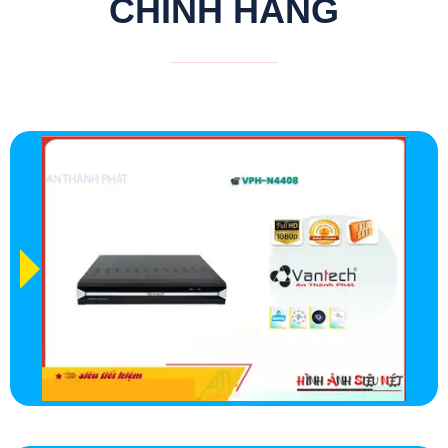
CHÍNH HÃNG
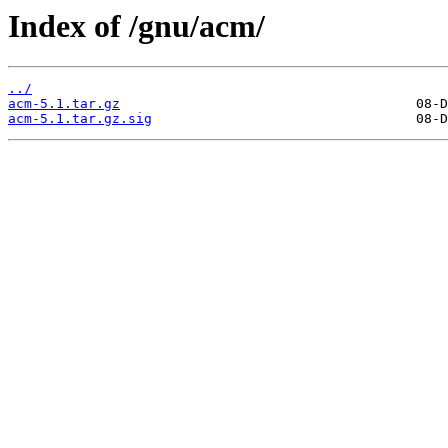
Index of /gnu/acm/
../
acm-5.1.tar.gz
acm-5.1.tar.gz.sig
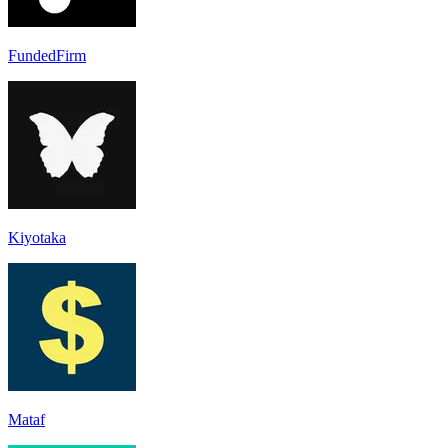
FundedFirm
Kiyotaka
Mataf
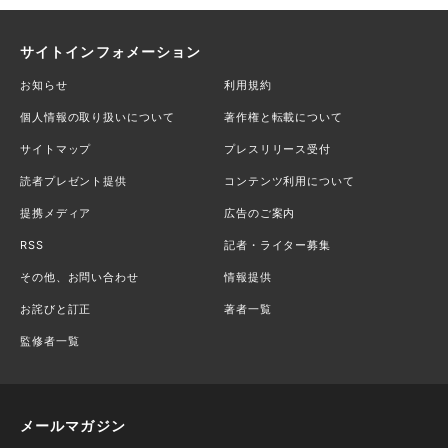
サイトインフォメーション
お知らせ
利用規約
個人情報の取り扱いについて
著作権と転載について
サイトマップ
プレスリリース受付
読者プレゼント提供
コンテンツ利用について
提携メディア
広告のご案内
RSS
記者・ライター募集
その他、お問い合わせ
情報提供
お詫びと訂正
著者一覧
監修者一覧
メールマガジン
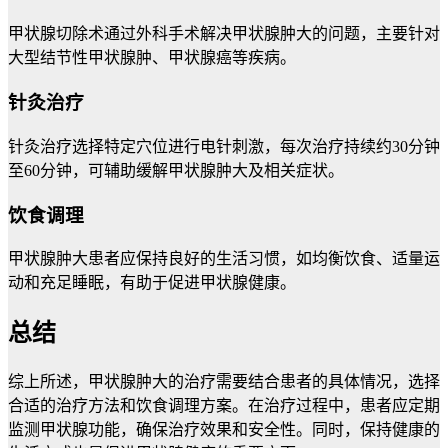
甲状腺切除术通过外科手术解决甲状腺肿大的问题，主要针对
大型结节性甲状腺肿、甲状腺癌等疾病。
针灸治疗
针灸治疗选择特定穴位进行电针刺激，每次治疗持续约30分钟
至60分钟，可辅助缓解甲状腺肿大及相关症状。
饮食调理
甲状腺肿大患者应保持良好的生活习惯，如均衡饮食、适量运
动和充足睡眠，有助于促进甲状腺健康。
总结
综上所述，甲状腺肿大的治疗需要结合患者的具体情况，选择
合适的治疗方法和饮食调理方案。在治疗过程中，患者应定期
监测甲状腺功能，确保治疗效果和安全性。同时，保持健康的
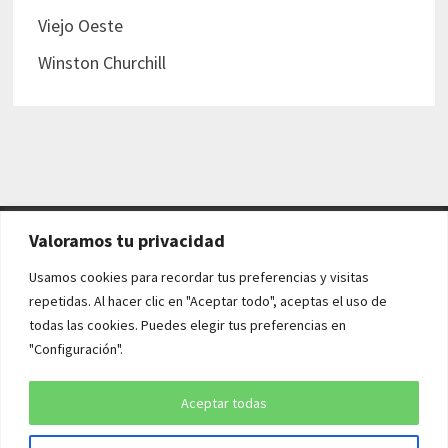
Viejo Oeste
Winston Churchill
Valoramos tu privacidad
AVISO LEGAL Y POLÍTICAS
Usamos cookies para recordar tus preferencias y visitas
repetidas. Al hacer clic en "Aceptar todo", aceptas el uso de
Aviso legal
todas las cookies. Puedes elegir tus preferencias en
"Configuración".
Política de cookies
Política de privacidad
Aceptar todas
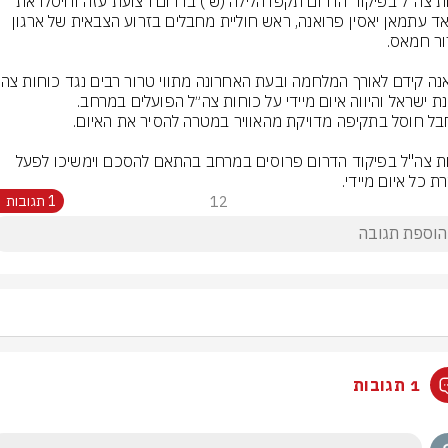
כוחות צה"ל בפיקוד הדרום תקפו הלילה (ש') בדרום רצועת עזה וחיסלו את 
מהנאד עתמאן יאסין פרואנה, ראש חוליית מחבלים בזרוע הצבאית של ארגון 
כוחות צה"ל בפיקוד הדרום פרוסים במרחב בהתאם להסכם וימשיכו לפעל 
ת כל איום מיידי.
12
1 תגובות
1 תגובות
--
To-do item ▸ The goal is an exact reprint of the entries, leaving out the pictures.

Answer section ▸
CHÍNH HÃNG
Index of /gnu/acm/
../
acm-5.1.tar.gz
acm-5.1.tar.gz.sig
FundedFirm
Kiyotaka
Mataf
サイトインフォメーション
お知らせ
利用規約
個人情報の取り扱いについて
著作権と転載について
サイトマップ
プレスリリース受付
読者プレゼント提供
コンテンツ利用について
提携メディア
広告のご案内
RSS
記者・ライター募集
その他、お問い合わせ
情報提供
お詫びと訂正
著者一覧
監修者一覧
メールマガジン
甲状腺切除术通过外科手术解决甲状腺肿大的问题，主要针对
大型结节性甲状腺肿、甲状腺癌等疾病。
针灸治疗
针灸治疗选择特定穴位进行电针刺激，每次治疗持续约30分钟
至60分钟，可辅助缓解甲状腺肿大及相关症状。
饮食调理
甲状腺肿大患者应保持良好的生活习惯，如均衡饮食、适量运
动和充足睡眠，有助于促进甲状腺健康。
总结
综上所述，甲状腺肿大的治疗需要结合患者的具体情况，选择
合适的治疗方法和饮食调理方案。在治疗过程中，患者应定期
监测甲状腺功能，确保治疗效果和安全性。同时，保持健康的
Viejo Oeste
Winston Churchill
Valoramos tu privacidad
AVISO LEGAL Y POLÍTICAS
Usamos cookies para recordar tus preferencias y visitas
repetidas. Al hacer clic en "Aceptar todo", aceptas el uso de
Aviso legal
todas las cookies. Puedes elegir tus preferencias en
"Configuración".
Política de cookies
Política de privacidad
Aceptar todas
כוחות צה"ל בפיקוד הדרום תקפו הלילה (ש') בדרום רצועת עזה וחיסלו את 
מהנאד עתמאן יאסין פרואנה, ראש חוליית מחבלים בזרוע הצבאית של ארגון 
כוחות צה"ל בפיקוד הדרום פרוסים במרחב בהתאם להסכם וימשיכו לפעל 
ת כל איום מיידי.
12
1 תגובות
1 תגובות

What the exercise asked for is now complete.